The Wizard Of Oz. I've watched the film hundreds of times since I was a little girl, and saw the digitally remastered version at the BFI a couple of years ago, I played the Scarecrow in my high school production and have seen at least four other amateur productions, including one of The Wiz. I've read many different written versions and listened to at least three audio versions on vinyl and cassette. I've also seen some pantomime in my time. And all of the above remain in a different league from the current production of The Wizard of Oz at Royal Festival Hall in London.
It is obviously designed to cater to children. But I have truly never lost my wonderment at musicals, fantasy, and fairytales, to the point where I am regularly ridiculed for being brought to tears by so many live shows, even at the first strings of the overture. But there was nothing, nothing at all in Jude Kelly's production that stirred the child or the adult in me even slightly. Considered in classic, theatrical, or even panto terms, this production is average at best.
It is my humble opinion that if one plans to attempt a classic there are two paths one may take: a direct adaptation to the point of mimicry, or an independently thought-out take on the original text. Anyone expecting their money's worth on either of these fronts at the Royal Festival Hall this summer is likely to feel significantly ripped off.

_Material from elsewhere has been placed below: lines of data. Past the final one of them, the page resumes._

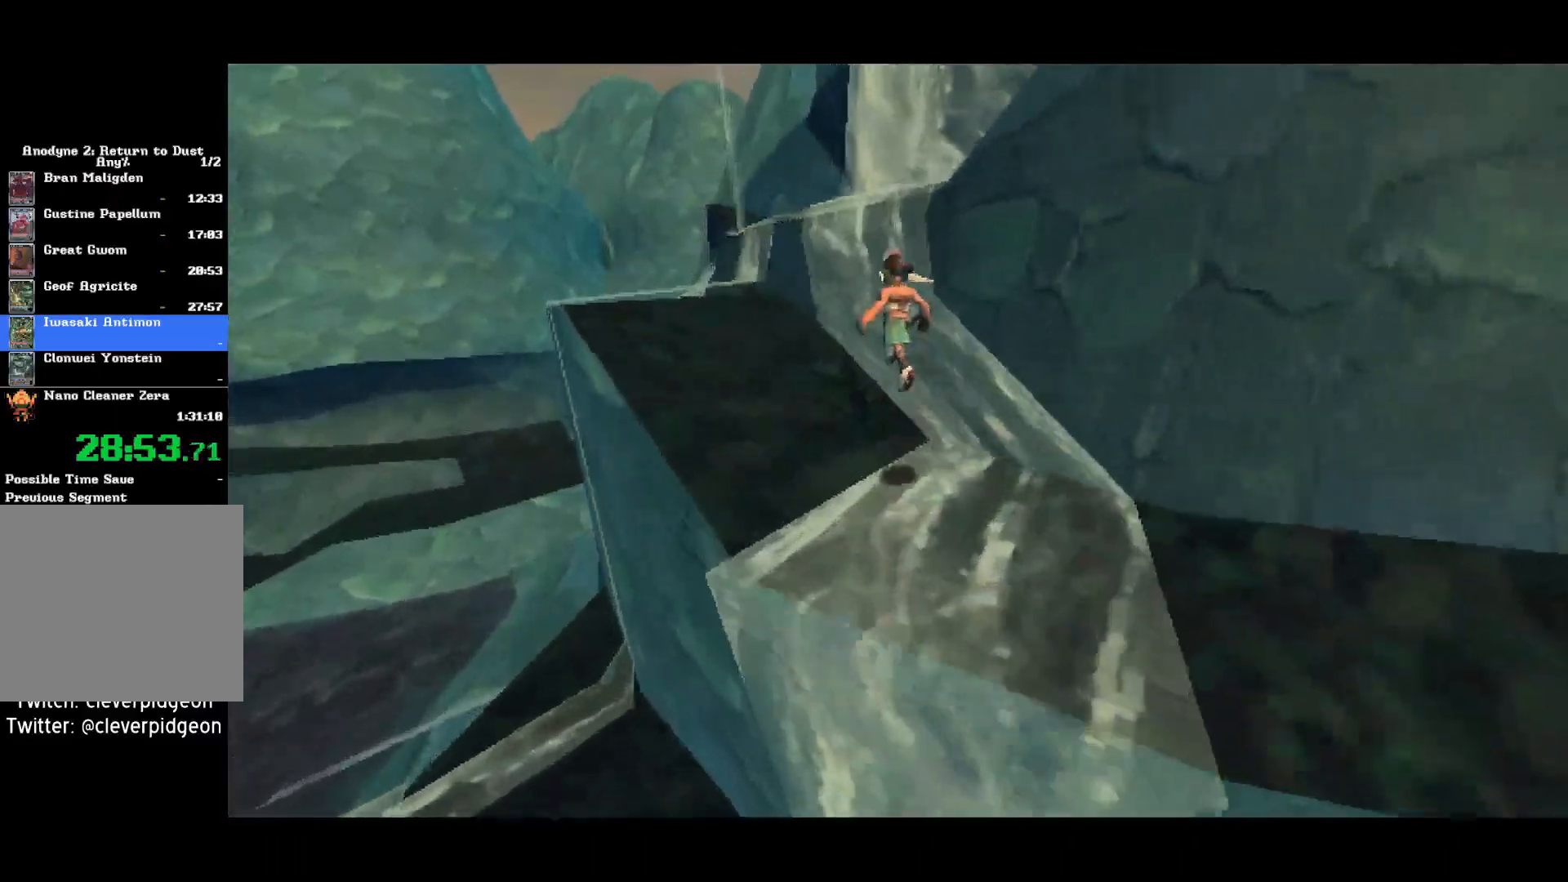
{"buttons": [], "left_stick": "up", "right_stick": "right", "events": [[33, "CROSS", "down"], [133, "CROSS", "up"], [417, "right_stick", "right"]]}
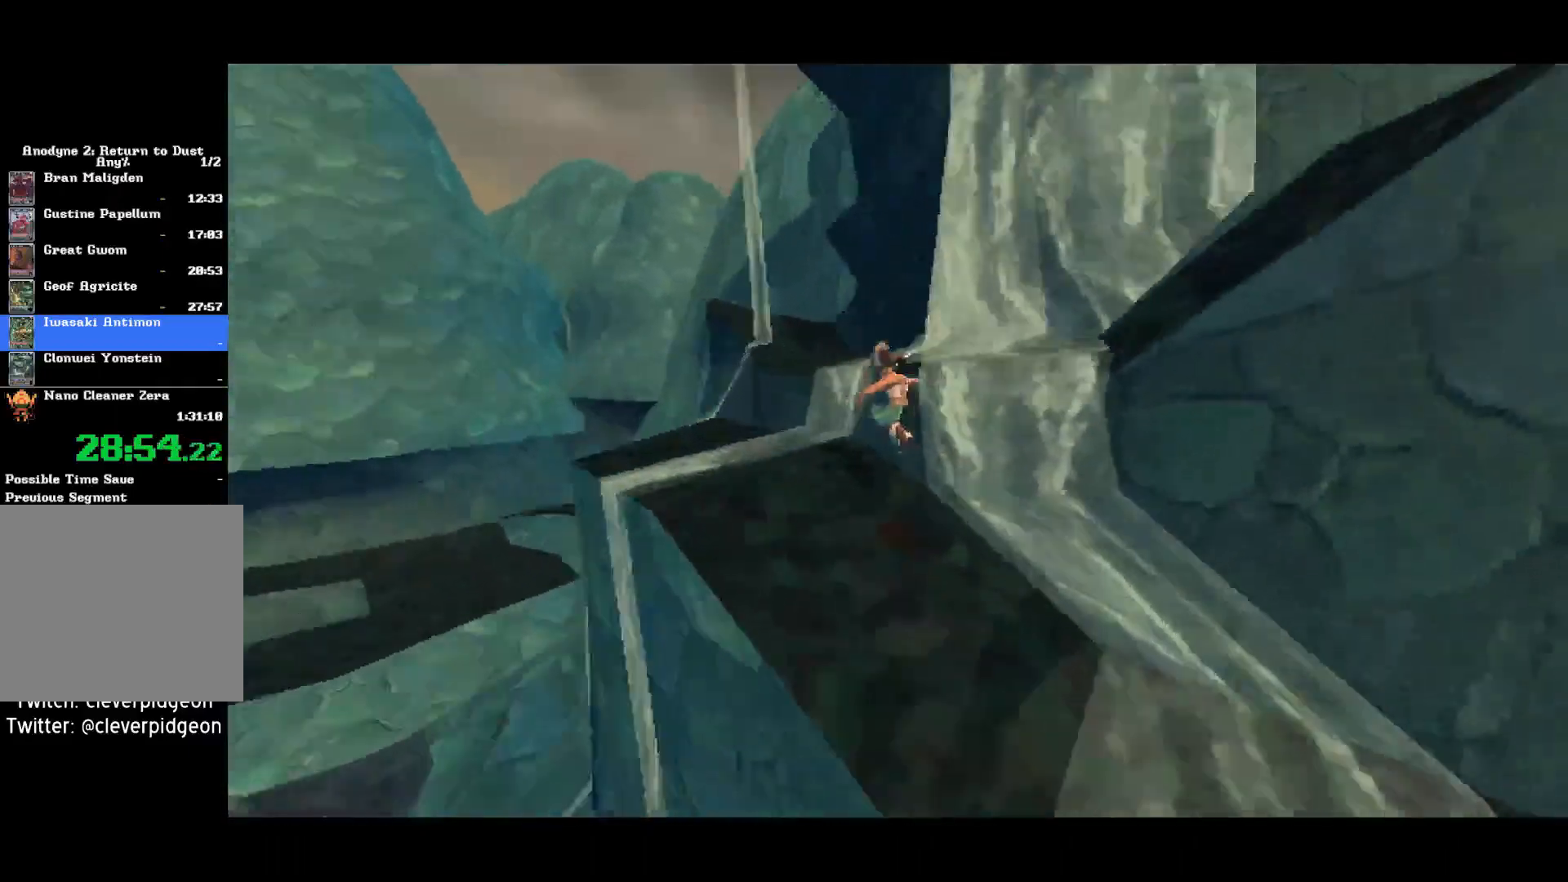
{"buttons": ["CROSS"], "left_stick": "up", "right_stick": "center", "events": [[133, "right_stick", "center"], [250, "CROSS", "down"], [350, "CROSS", "up"], [450, "CROSS", "down"]]}
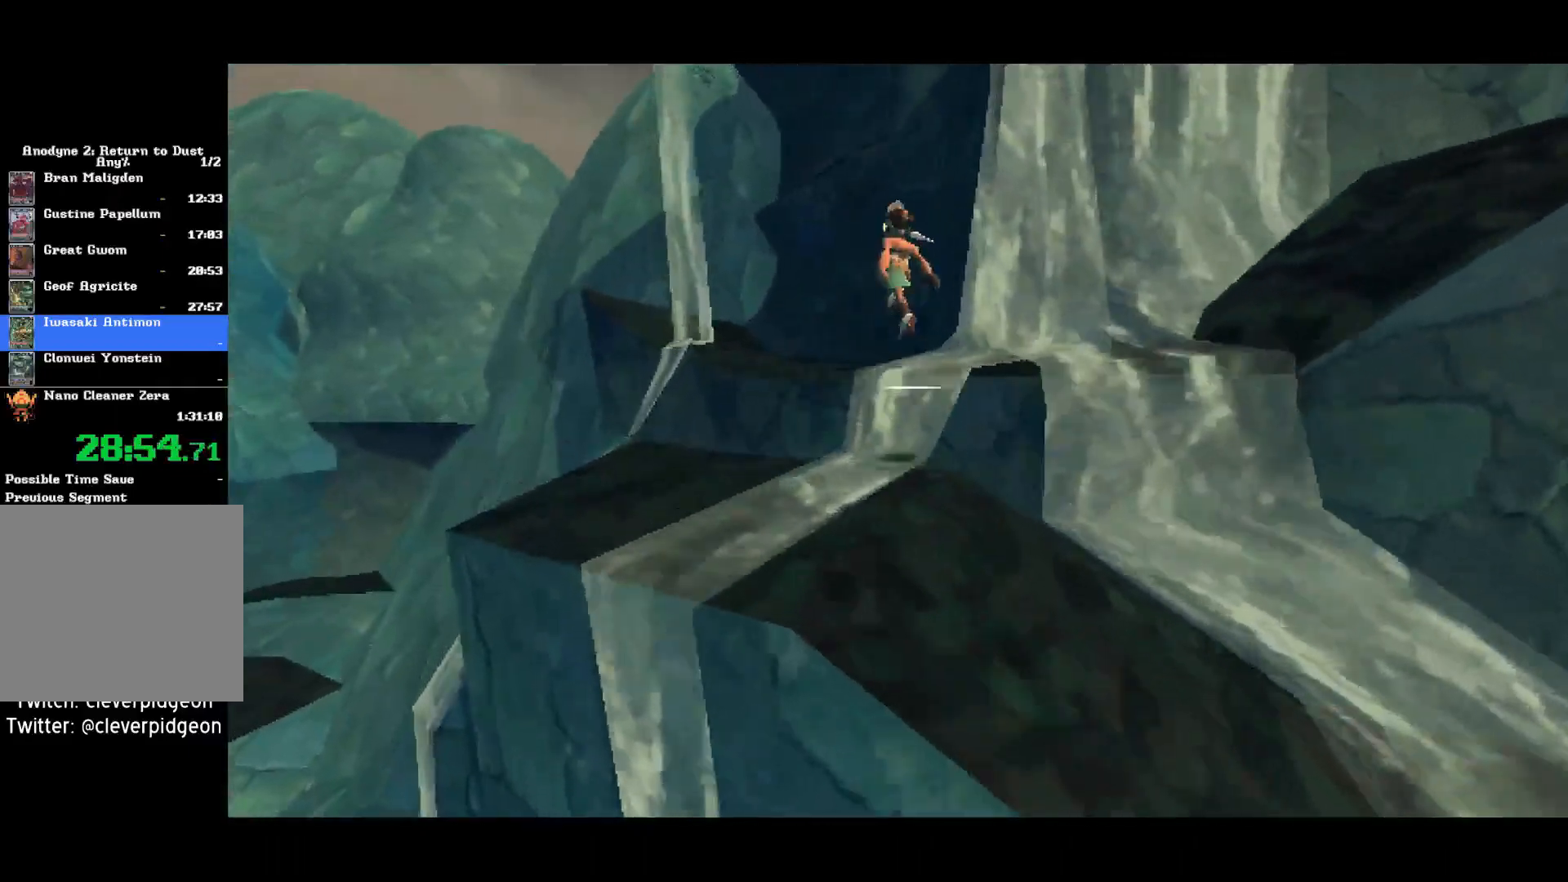
{"buttons": [], "left_stick": "up", "right_stick": "left", "events": [[50, "CROSS", "up"], [433, "right_stick", "left"]]}
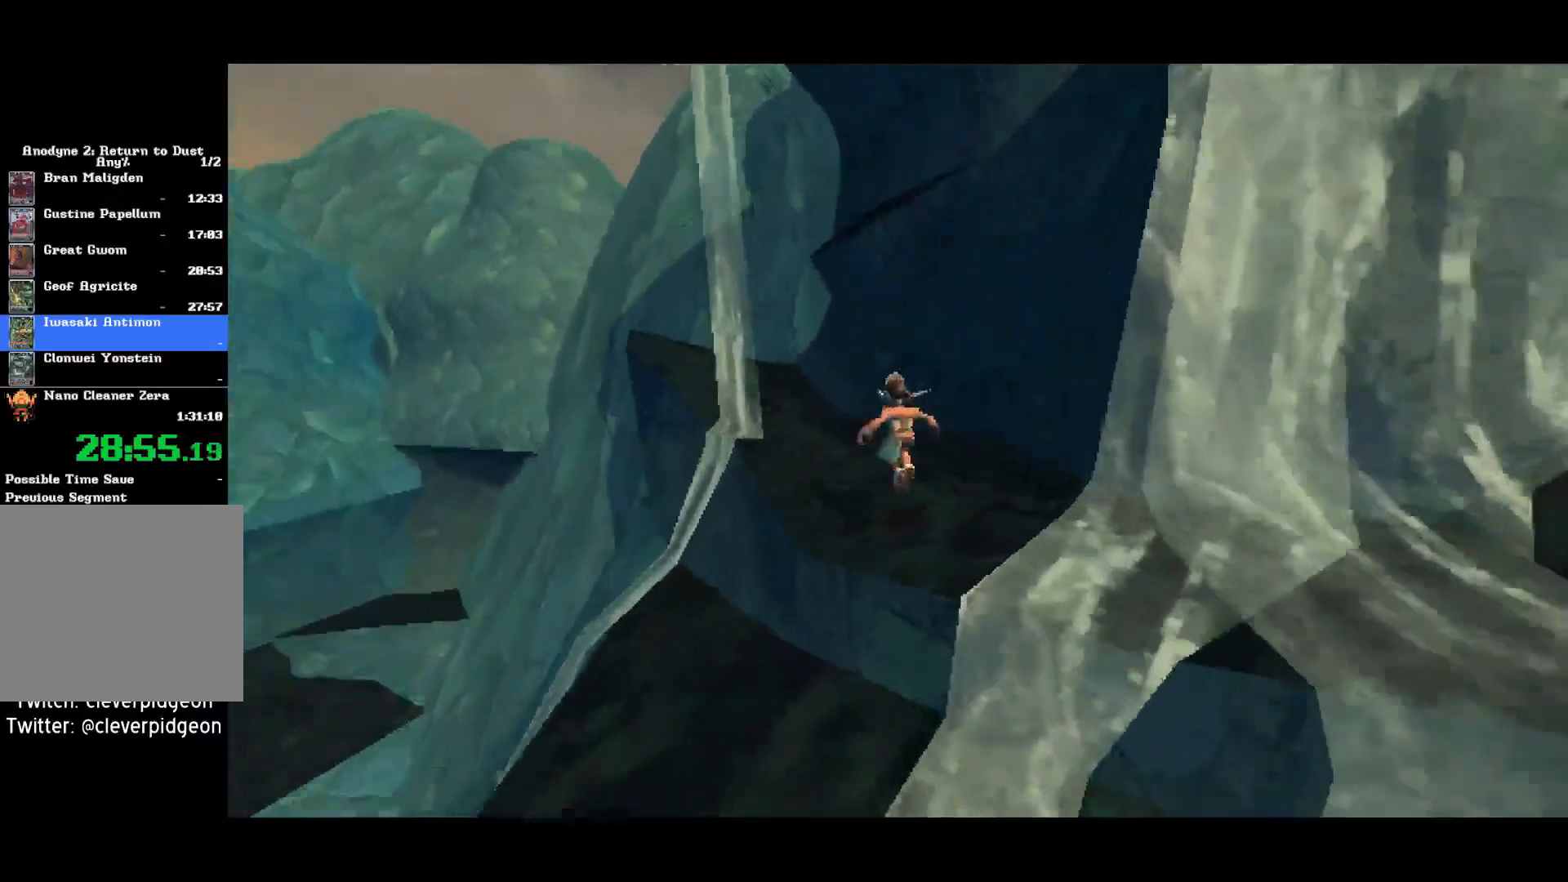
{"buttons": [], "left_stick": "up", "right_stick": "center", "events": [[167, "right_stick", "center"]]}
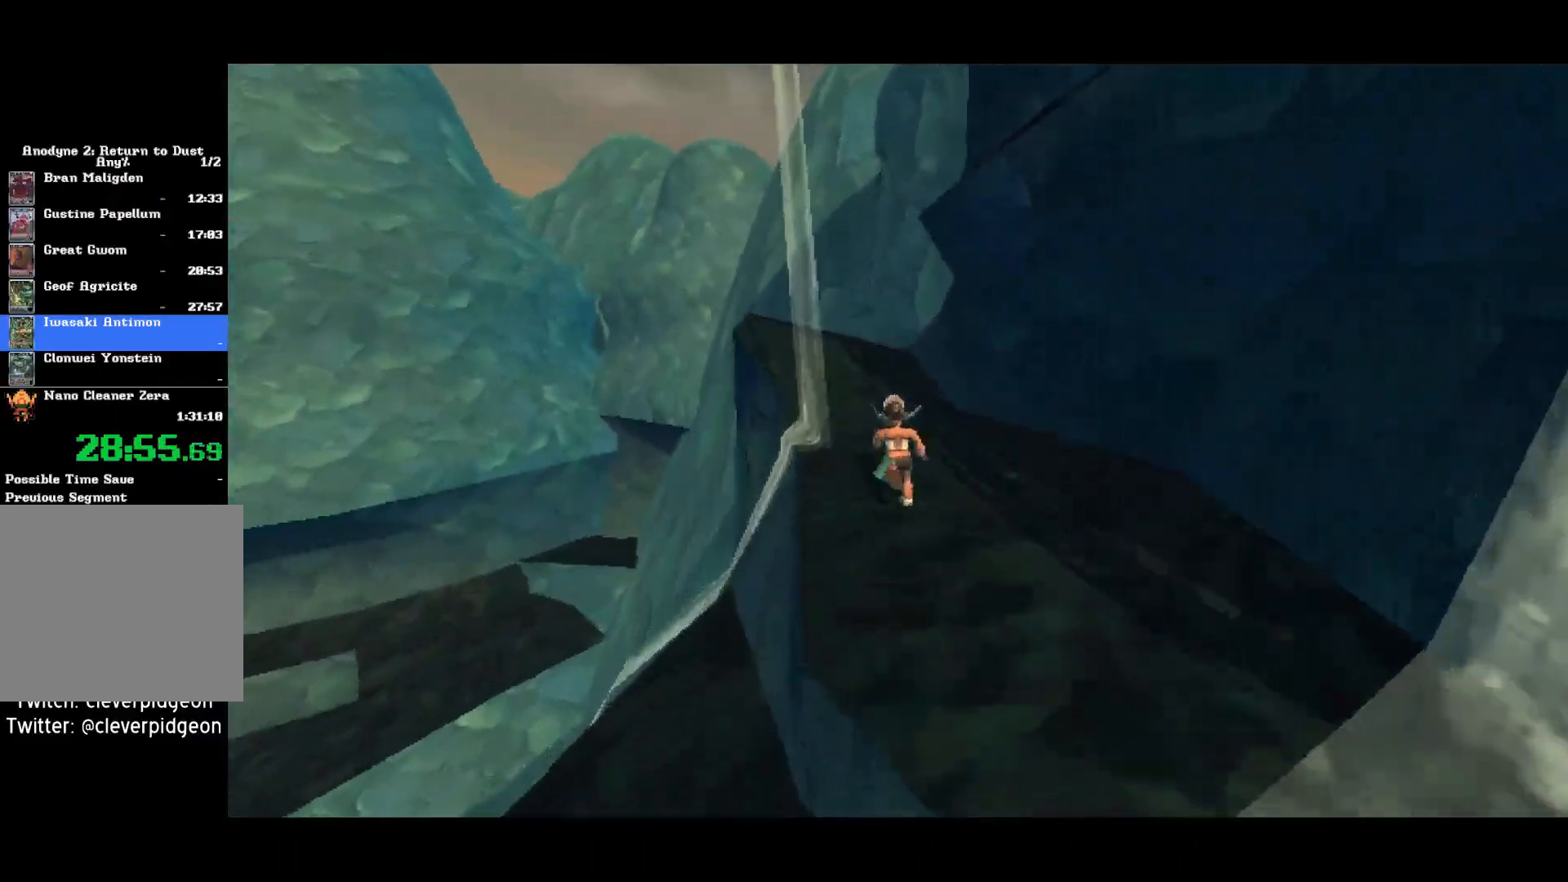
{"buttons": [], "left_stick": "up", "right_stick": "center", "events": [[300, "CROSS", "down"], [450, "CROSS", "up"]]}
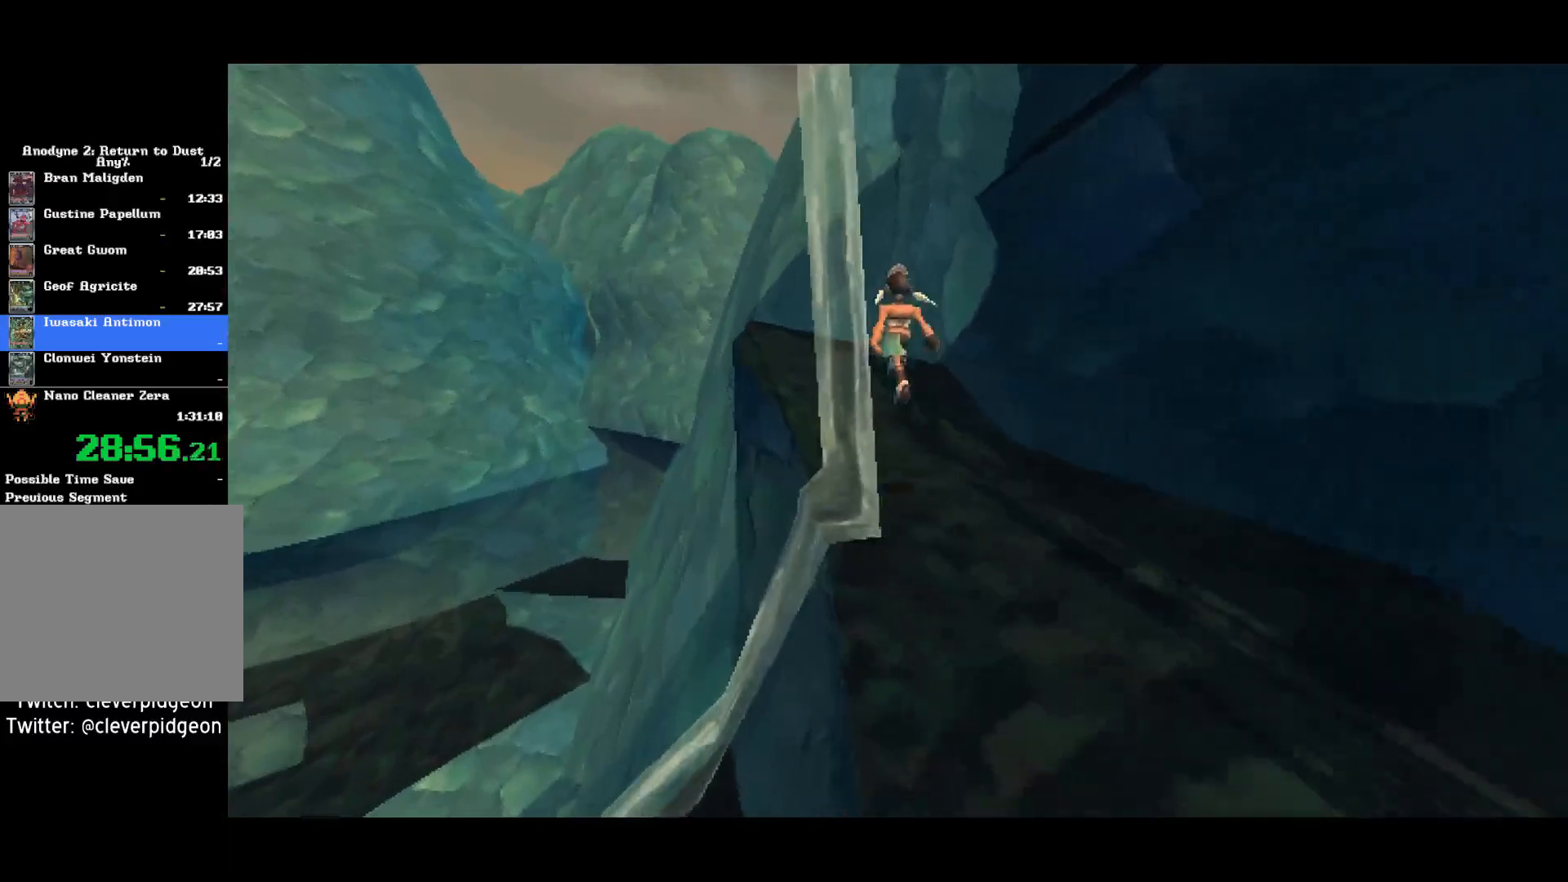
{"buttons": [], "left_stick": "up", "right_stick": "center", "events": [[133, "CROSS", "down"], [267, "CROSS", "up"]]}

Whilst I'm sure the production's lead actors are very talented in their own right, I place much blame on the casting and the direction. It is the director's responsibility to have chosen one of these paths very early on and advised the casting director accordingly. Of course, there is always room to change paths, but certainly not an option to "go both ways" – as this production reveals, that will result in a show without heart, mind, or courage.
The energetic Sian Brooke (as Dorothy) may have been cast for her gutsy attempt at imitating Judy Garland's speaking voice from the MGM classic. However, the result is a bit more Forrest Gump than Dorothy Gale, and considering the venue and prospective talent, her singing voice is by no means overwhelming. Adam Cooper's dancing (as the Tin Man) is probably the highlight of the show, but it is significantly underplayed, as are many of the opportunities for any sense of meaning or comedy in his lines. Gary Wilmot as the Cowardly Lion similarly seems a little too caught up in playing the lion 'Will Smith-style' to allow space for the comedy in the script to shine through, and many lines are simply drowned out by facial expressions and attempts at physical comedy which just don't cut it.
Finally, we have also lost our scarecrow, despite the magnificent costume (actually the costumes were probably the best thing about the production – some of them, anyway). Hilton McRae just did not make the grade as far as I and my fellow patrons were concerned. He seemed lazy, unenthused, and certainly not energetic enough to play the innocently eager Scarecrow.
It is difficult to pinpoint exactly what was lacking in all of these performances, but as someone who works in the talent/casting sector I know for a fact that there is certainly enough talent and pizazz in London's pool alone to have resulted in much more than what we saw (not even considering the rest of the UK and indeed the world!).
One might also think that in a show as fantastical as this, with sing-along heart-lifters like "Ding Dong The Witch is Dead" and the comic and ironic "If I Only Had A…" trilogy, and with settings such as Munchkinland and the Emerald City, perhaps some spectacle might have distracted us from the meagre performances. However, any spectacle that might have been was overshadowed by a large and oddly handled projector screen placed above centre stage. A tool which could have been put to much use instead projected a stream of intentionally amateur scribbles and pictures which look as though they were drawn by a six-year-old child in the early 80s. I emphasise that era because these images are of no relation whatsoever to the young audience of today, having grown up around the special effects of the likes of Toy Story and Shrek. I have no idea what the drawings were all about, but they were nothing but an eyesore which actually served to worsen an already struggling performance.
Many spectators at the performance I attended actually did not return from intermission, and considering what a lovely summer night it was outside I honestly believe they were the wiser; a balmy night in London is certainly a rarer sight than the mediocre performance at the RFH, a venue perhaps just a bit too grand for these ruby slippers to fill.